While he was still a boy his father died. At age 17 his
guardian, Proxenus, sent him to Athens, the intellectual center
of the world, to complete his education. He joined the Academy
and studied under Plato, attending his lectures for a period of
twenty years. In the later years of his association with Plato
and the Academy he began to lecture on his own account,
especially on the subject of rhetoric. At the death of Plato in
347, the pre-eminent ability of Aristotle would seem to have
designated him to succeed to the leadership of the Academy. But
his divergence from Plato's teaching was too great to make this
possible, and Plato's nephew Speusippus was chosen instead. At
the invitation of his friend Hermeas, ruler of Atarneus and
Assos in Mysia, Aristotle left for his court. He stayed three
year and, while there, married Pythias, the niece of the King.

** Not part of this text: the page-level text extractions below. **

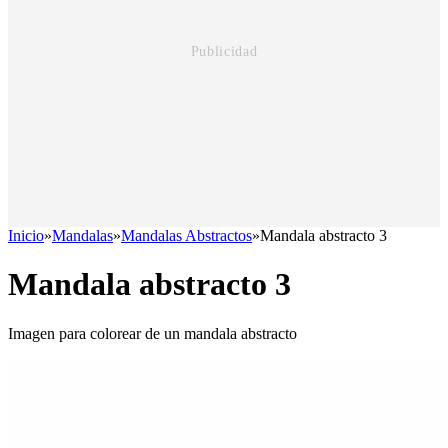
Inicio
»
Mandalas
»
Mandalas Abstractos
»
Mandala abstracto 3
Mandala abstracto 3
Imagen para colorear de un mandala abstracto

In later life he was married a second time to a woman named
Herpyllis, who bore him a son, Nichomachus. At the end of three
years Hermeas was overtaken by the Persians, and Aristotle went
to Mytilene. At the invitation of Philip of Macedonia he became
the tutor of his 13 year old son Alexander (later world
conqueror); he did this for the next five years. Both Philip and
Alexander appear to have paid Aristotle high honor, and there
were stories that Aristotle was supplied by the Macedonian
court, not only with funds for teaching, but also with thousands
of slaves to collect specimens for his studies in natural
science. These stories are probably false and certainly
exaggerated.
Upon the death of Philip, Alexander succeeded to the kingship
and prepared for his subsequent conquests. Aristotle's work
being finished, he returned to Athens, which he had not visited
since the death of Plato. He found the Platonic school
flourishing under Xenocrates, and Platonism the dominant
philosophy of Athens. He thus set up his own school at a place
called the Lyceum. When teaching at the Lyceum, Aristotle had a
habit of walking about as he discoursed. It was in connection
with this that his followers became known in later years as the
peripatetics, meaning "the ones walking about". For the next
thirteen years he devoted his energies to his teaching and
composing his philosophical treatises. He is said to have given
two kinds of lectures: the more detailed discussions in the
morning for an inner circle of advanced students, and the
popular discourses in the evening for the general body of lovers
of knowledge. At the sudden death of Alexander in 323 B.C., the
pro-Macedonian government in Athens was overthrown, and a
general reaction occurred against anything Macedonian. A charge
of impiety was trumped up against him. To escape prosecution he
fled to Chalcis in Euboea so that (Aristotle says) "The
Athenians might not have another opportunity of sinning against
philosophy as they had already done in the person of Socrates".
In the first year of his residence at Chalcis he complained of a
stomach illness and died in 322 B.C.